[Excerpt to read]
★ ★ ★ ★ ★ ★ ★

Recently I watched a squeegee man clean a couple of windshields at a stoplight on 44th Street and 9th Avenue, where a few drivers reluctantly handed over some money after the man wiped the windshield. The taxi drivers, who typically carry their cash in hand, aggressively shooed the squeegee man away. During the bad years, taxi drivers were the ambulant version of an ATM, so cabbies making an all-cash living were targeted for muggings and, sometimes, even murder.

Is the return of the squeegee men a sign of a relaxing of law enforcement under the Bloomberg administration or just the harbinger of economic hardship as the city sheds jobs in both the public and private sector? The mayor’s office announced the reduction of the police force by 1,000 uniformed officers, while Citigroup recently gave pink slips to 50,000 workers.

★ ★ ★ ★ ★ ★ ★

[Entries shown]
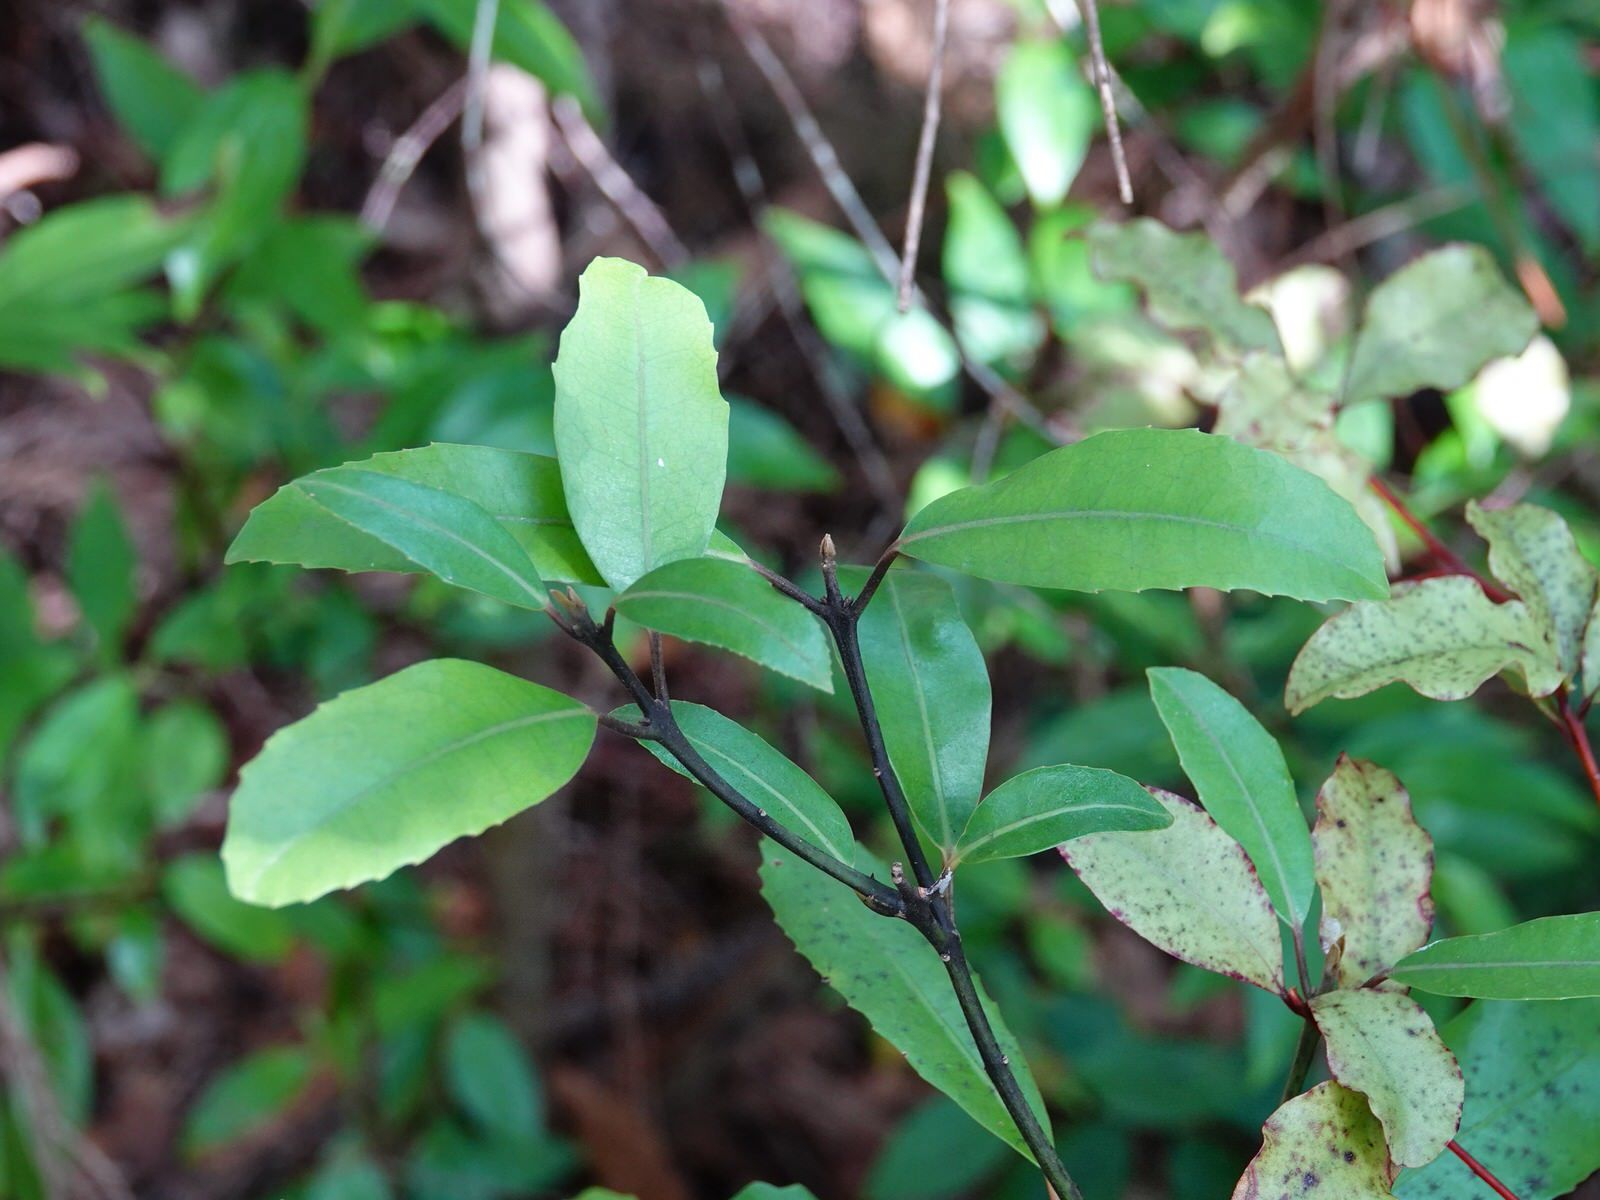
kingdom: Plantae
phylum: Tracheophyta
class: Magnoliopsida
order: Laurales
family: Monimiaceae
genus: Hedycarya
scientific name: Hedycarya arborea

★ ★ ★ ★ ★ ★ ★

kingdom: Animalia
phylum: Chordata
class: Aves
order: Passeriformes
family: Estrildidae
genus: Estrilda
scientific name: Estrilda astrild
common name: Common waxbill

★ ★ ★ ★ ★ ★ ★

[Problem to solve] Continue the piece on the squeegee men returning to New York intersections, starting after its last sentence.

[Task output]
From the decade of the kinder and gentler 90s to the millennial shift toward hope and change, the crackdown on petty crime as a gateway activity to bigger and broader opportunities has largely taken a back seat to the focus on hand-to-mouth bailouts. On the streets of New York, the squeegee men have largely gone unchallenged by both authorities and drivers. Will we see more squeegee workers and an increase in crime throughout the nation? As New Yorkers like to say, “Everything happens in New York first before anywhere else in the country.”